His body was convulsed by a silent, dry retching and his hands were clasped over his mouth. His eyes blinked rapidly behind frameless glasses. He must have let himself in to complain about the noise but not even our arch-critic could have predicted the scene he surveyed now. He shook his head once, twice, and then turned on his heel. He could not have run quickly enough. The first bullet spun into the mountain of wine bottles, sending emerald shards into the air, but the second shot hit Wheeler in the collar, penetrating his body at the point where his neck became his spine. He fell forward, landing facedown on the rough and dirty weave of the welcome mat, the weight of his body jamming the door shut. With alarming swiftness the blood flowed from the wound, staining his pink polo shirt a deep rose that darkened to burgundy as it spread. It was like watching a flower bloom on a time-lapse photograph. The gun dropped from Biba’s hand and clattered to the floor. In the street outside, a woman’s voice began wailing. The ringing in my ears distorted the sound of her voice, bringing it in and out of my hearing. Biba sank to the floor and arranged herself in a cross-legged sitting position where she stared at her hands. My insides felt sluiced with icy water and for a sickening moment I thought I would lose control of my bowels. Hands flat on my stomach, I fixed my gaze on the wall behind her, afraid to look up, afraid to look down, afraid to turn around. I wanted to throw myself on the floor with the other bodies, to lie facedown with my eyes closed until something happened to make the whole horrible scene go away.
Rex dripped tiny beads of blood across the black and white floor as he crossed the room to where the gun lay, halfway between Guy’s slouched body and Wheeler’s prone one. He bent down and picked it up, holding it gingerly this time and making sure it pointed toward the floor. He wiped it clean against the fabric of his trousers and then polished it with the hem of his shirt. His lower lip was clamped underneath his top one, and when he released it to speak he winced.
“I’ll handle it.” He managed to sound confident even through a thick lisp. For a moment an upward-lurching euphoria gripped me. He’s got a plan, I thought. Rex is going to clean our fingerprints from the gun and put it in Guy’s hand. We can blame Guy for killing Wheeler and say that he went on to shoot himself. Nobody will ever have to know the truth apart from the three of us. Rex will think of a version of events that we can all agree on and by the time they—I could not yet bring myself even to think the word
police
—arrive, the three of us will know it verbatim and we will be impenetrable. The notion was dismissed almost as soon as it was thought. They will know, I thought with a sinking heart. They have people who specialize in this sort of thing. They can tell the difference between murder and suicide from the angle of the bullet and the way the body falls. Rex has got a plan, but they will know. I reached out to touch his cheek but he held his hand out to stop me.

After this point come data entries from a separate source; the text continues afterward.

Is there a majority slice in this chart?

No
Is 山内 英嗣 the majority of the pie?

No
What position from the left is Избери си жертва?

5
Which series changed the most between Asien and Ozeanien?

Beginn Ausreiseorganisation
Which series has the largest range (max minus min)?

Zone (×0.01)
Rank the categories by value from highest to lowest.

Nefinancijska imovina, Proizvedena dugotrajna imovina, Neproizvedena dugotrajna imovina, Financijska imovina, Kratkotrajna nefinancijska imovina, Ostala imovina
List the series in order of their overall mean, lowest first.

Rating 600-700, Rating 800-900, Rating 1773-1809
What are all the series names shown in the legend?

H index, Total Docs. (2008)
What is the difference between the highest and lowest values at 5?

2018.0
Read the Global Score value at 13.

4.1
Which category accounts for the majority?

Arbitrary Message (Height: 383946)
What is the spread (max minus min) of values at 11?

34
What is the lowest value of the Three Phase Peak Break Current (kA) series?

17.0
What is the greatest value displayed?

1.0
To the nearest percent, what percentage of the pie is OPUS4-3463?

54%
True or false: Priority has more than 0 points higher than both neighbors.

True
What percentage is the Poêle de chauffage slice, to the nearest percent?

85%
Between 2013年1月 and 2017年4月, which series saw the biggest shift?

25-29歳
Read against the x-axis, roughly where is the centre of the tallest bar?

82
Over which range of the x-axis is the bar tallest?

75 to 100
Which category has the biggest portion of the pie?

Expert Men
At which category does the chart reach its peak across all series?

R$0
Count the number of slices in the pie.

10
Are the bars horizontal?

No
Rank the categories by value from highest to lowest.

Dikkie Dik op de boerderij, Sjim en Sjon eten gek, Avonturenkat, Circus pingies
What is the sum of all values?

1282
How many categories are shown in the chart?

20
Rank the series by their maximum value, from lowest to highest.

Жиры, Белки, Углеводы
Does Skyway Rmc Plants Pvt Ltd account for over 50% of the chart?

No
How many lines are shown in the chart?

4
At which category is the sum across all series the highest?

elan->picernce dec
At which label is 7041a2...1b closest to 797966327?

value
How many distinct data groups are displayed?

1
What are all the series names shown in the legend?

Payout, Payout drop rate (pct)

“I’ll handle this,” he said again. “Get your things and take Biba and go out through the back.”
“They won’t believe he did it.” I nodded toward Guy but didn’t look at him.
“I’m not going to say he did,” said Rex. He finished polishing the gun and closed his own palm around it. I understood at once what he was doing.
“Please don’t do this,” I begged.
“Just take Biba and go.”
My handbag had been hooked over the edge of the banister, underneath Guy’s jacket. In it was everything I needed.